The court also found that, “Although the new provisions target African Americans with almost surgical precision, they constitute inapt remedies for the problems assertedly justifying them and, in fact, impose cures for problems that did not exist. Thus the asserted justifications cannot and do not conceal the State’s true motivation  … the State took away [minority voters’] opportunity because [they] were about to exercise it. … Faced with this record, we can only conclude that the North Carolina General Assembly enacted the challenged provisions of the law with discriminatory intent.”

Here are a few examples of discrimination that the court found in the law.  In deciding which forms of identification would be acceptable for voting, the legislature used racial data to select IDs that whites are more likely to have than minorities.  They used racial data to eliminate voting opportunities that were used more heavily by African Americans than whites.  Similar processes were used to determine early voting days,  eliminate same day registration, and eliminate out-of precinct voting.

North Carolina’s law was crafted by Republican leadership in secret sessions with advice from consultants employed by attorneys so that documentation of their work would not be available to the public.  The court found that “… after the General Assembly finally revealed the expanded (law) to the public, the legislature rushed it through the legislative process…in three days: one day for a public hearing, two days in the Senate, and two hours in the House.”

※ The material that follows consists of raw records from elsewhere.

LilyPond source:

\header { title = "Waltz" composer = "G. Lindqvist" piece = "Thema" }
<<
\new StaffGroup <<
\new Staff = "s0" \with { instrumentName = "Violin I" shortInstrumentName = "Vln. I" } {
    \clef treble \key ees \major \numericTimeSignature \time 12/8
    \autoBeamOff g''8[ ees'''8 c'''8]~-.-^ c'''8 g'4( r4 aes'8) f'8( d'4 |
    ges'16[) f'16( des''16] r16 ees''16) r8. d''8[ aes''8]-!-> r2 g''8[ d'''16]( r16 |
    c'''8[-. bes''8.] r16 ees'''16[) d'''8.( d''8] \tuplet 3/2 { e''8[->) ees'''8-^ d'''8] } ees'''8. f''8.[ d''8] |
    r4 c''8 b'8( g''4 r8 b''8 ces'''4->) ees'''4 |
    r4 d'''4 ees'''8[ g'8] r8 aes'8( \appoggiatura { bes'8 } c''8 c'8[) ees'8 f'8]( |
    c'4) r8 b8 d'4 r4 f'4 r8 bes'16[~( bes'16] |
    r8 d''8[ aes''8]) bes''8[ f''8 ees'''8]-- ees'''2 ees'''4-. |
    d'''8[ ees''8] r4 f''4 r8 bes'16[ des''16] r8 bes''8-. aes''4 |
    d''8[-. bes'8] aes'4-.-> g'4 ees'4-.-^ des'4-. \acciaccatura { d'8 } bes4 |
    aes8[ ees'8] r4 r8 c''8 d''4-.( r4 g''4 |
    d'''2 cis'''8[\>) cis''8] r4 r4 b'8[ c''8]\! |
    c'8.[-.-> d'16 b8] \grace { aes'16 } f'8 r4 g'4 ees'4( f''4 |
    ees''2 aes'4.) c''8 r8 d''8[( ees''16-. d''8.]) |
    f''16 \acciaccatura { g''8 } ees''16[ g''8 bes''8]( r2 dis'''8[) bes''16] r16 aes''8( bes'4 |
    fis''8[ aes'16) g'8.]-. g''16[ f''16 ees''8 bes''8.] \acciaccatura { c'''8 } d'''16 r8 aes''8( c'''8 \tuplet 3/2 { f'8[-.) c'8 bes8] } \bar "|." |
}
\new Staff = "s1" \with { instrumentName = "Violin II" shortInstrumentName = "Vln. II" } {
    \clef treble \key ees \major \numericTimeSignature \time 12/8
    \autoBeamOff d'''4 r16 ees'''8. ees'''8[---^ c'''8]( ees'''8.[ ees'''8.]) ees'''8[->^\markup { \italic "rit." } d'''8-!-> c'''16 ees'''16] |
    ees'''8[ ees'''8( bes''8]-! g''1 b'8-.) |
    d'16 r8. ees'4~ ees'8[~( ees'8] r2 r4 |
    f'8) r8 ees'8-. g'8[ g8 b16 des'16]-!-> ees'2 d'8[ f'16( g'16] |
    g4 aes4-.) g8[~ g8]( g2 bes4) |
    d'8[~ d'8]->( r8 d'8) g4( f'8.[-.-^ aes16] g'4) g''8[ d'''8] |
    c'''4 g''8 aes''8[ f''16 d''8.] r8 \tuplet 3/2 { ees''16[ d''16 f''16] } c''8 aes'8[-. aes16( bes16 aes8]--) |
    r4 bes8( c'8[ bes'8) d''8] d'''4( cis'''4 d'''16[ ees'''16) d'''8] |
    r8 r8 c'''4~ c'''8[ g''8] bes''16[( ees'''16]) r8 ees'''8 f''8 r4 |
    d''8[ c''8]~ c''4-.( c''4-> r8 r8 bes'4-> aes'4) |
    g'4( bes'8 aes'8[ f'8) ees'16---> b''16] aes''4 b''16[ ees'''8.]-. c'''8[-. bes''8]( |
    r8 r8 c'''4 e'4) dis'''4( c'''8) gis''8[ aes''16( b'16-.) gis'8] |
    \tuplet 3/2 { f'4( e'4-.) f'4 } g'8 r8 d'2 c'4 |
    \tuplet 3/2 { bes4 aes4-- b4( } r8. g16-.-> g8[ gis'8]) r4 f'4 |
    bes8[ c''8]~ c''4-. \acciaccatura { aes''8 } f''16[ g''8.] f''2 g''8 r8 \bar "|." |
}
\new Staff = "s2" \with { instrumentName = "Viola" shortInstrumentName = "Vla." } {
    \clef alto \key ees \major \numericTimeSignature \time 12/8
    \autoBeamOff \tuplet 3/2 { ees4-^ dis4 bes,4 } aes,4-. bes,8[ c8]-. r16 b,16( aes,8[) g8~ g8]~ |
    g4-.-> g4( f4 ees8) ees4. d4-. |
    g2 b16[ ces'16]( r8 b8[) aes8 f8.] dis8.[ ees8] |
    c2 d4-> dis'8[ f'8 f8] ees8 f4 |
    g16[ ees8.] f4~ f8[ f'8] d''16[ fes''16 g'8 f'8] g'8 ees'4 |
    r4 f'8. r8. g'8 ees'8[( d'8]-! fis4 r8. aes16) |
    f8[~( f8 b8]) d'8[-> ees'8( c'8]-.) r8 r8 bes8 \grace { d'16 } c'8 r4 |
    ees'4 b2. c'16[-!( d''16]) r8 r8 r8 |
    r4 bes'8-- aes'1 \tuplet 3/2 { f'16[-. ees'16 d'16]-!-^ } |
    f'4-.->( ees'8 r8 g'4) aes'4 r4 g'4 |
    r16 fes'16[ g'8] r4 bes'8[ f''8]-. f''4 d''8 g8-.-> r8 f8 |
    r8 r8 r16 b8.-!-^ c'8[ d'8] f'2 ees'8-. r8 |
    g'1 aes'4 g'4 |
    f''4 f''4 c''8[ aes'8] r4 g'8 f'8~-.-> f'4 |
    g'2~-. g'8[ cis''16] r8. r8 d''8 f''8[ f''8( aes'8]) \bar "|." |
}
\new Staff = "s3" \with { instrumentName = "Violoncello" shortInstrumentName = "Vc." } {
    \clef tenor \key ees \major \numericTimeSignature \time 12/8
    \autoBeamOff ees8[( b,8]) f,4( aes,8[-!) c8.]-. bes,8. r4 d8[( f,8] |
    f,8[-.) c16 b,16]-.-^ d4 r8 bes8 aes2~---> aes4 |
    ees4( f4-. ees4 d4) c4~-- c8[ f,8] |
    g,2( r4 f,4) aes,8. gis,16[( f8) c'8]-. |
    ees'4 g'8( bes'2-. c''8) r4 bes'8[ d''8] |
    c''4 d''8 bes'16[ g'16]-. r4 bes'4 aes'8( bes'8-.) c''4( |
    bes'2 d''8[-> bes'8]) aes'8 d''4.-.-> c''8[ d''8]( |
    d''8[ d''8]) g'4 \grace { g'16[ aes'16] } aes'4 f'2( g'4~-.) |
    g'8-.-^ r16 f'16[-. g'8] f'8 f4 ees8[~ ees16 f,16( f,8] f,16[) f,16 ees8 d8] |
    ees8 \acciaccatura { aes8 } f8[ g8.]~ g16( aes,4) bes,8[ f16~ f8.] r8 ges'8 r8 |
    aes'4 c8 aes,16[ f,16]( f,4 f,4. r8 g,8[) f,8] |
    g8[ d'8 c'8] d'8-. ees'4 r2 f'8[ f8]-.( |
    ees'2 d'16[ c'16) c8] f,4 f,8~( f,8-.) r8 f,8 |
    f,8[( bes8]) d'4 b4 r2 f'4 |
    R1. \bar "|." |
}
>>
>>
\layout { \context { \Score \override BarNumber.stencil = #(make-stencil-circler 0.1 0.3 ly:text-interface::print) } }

The law passed by party line vote.  Every Republican legislator supported it.  I don’t think they are all racists.  Instead, I think they are much like the Democrats who passed racist laws in the Jim Crow era.  They bowed to pressure to win elections and one way to win elections is to keep the opposition from voting.  That’s what they did, and it is an example of 21st century racism in operation.

Because of laws like this one and other grievances, some people don’t honor our national flag and anthem.  Would you honor the flag of a nation that did such things to you? I’ll continue to pledge allegiance because our courts generally overturn unjust laws and because we’re free to replace those who passed a racist law at our next election.  It’s time to have a record voter turnout.